**INPUT DATA**
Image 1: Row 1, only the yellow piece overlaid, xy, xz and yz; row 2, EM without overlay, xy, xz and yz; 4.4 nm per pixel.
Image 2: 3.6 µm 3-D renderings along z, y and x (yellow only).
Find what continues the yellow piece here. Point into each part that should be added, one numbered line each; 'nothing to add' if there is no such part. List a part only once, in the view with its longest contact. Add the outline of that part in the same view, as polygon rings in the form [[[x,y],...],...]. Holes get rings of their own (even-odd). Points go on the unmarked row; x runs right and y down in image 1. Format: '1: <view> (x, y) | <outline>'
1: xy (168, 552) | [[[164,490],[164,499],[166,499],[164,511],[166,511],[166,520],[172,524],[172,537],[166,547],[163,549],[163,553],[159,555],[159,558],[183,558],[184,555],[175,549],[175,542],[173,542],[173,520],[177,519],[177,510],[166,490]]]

--

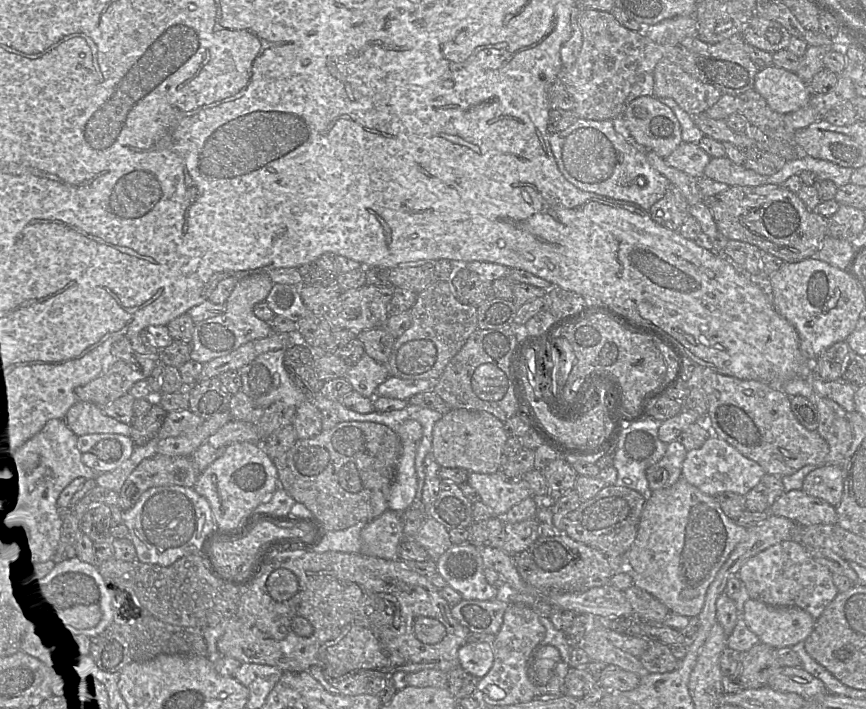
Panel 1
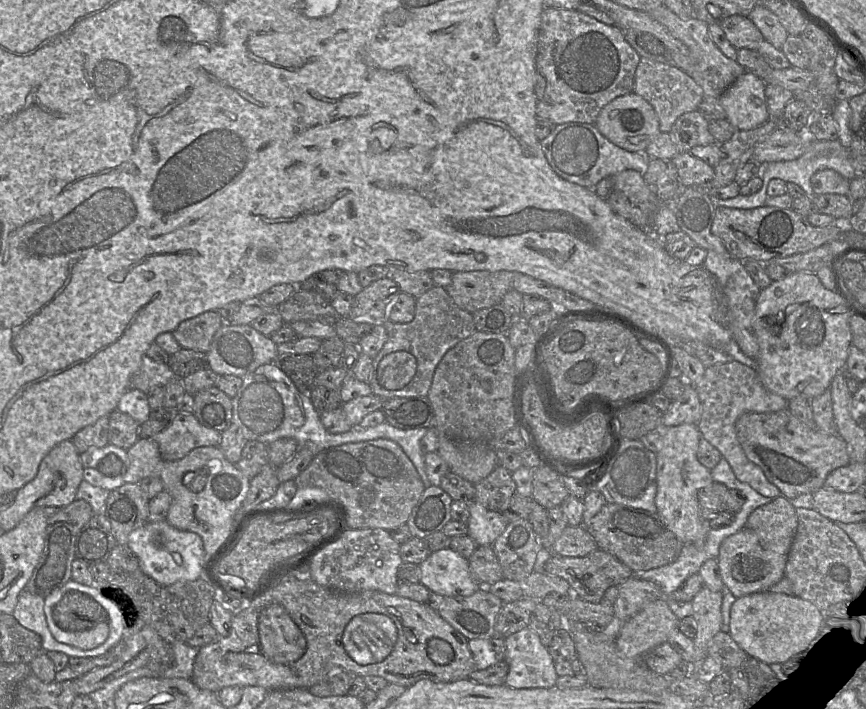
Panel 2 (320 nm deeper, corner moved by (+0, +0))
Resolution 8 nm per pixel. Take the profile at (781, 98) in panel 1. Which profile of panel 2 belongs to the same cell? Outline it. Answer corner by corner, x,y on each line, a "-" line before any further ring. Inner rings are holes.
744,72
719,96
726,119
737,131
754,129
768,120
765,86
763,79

...

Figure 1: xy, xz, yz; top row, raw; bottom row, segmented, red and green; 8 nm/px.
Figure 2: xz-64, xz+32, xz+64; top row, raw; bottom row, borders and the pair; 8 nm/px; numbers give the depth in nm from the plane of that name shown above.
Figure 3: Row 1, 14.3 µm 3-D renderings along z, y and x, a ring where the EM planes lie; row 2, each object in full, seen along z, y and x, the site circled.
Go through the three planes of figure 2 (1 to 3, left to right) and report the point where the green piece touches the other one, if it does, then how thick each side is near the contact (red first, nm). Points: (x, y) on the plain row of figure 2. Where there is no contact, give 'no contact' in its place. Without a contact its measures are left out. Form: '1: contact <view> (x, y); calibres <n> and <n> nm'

**DESCRIPTION OF THE TASK**
Print again the lines of the entries above that fall between the line holding "Figure 2: xz-64, xz+32, xz+64;" and the line holding "Go through the", inclusive, exactly as they stand.

**EXERCISE OUTPUT**
Figure 2: xz-64, xz+32, xz+64; top row, raw; bottom row, borders and the pair; 8 nm/px; numbers give the depth in nm from the plane of that name shown above.
Figure 3: Row 1, 14.3 µm 3-D renderings along z, y and x, a ring where the EM planes lie; row 2, each object in full, seen along z, y and x, the site circled.
Go through the three planes of figure 2 (1 to 3, left to right) and report the point where the green piece touches the other one, if it does, then how thick each side is near the contact (red first, nm). Points: (x, y) on the plain row of figure 2. Where there is no contact, give 'no contact' in its place. Without a contact its measures are left out. Form: '1: contact <view> (x, y); calibres <n> and <n> nm'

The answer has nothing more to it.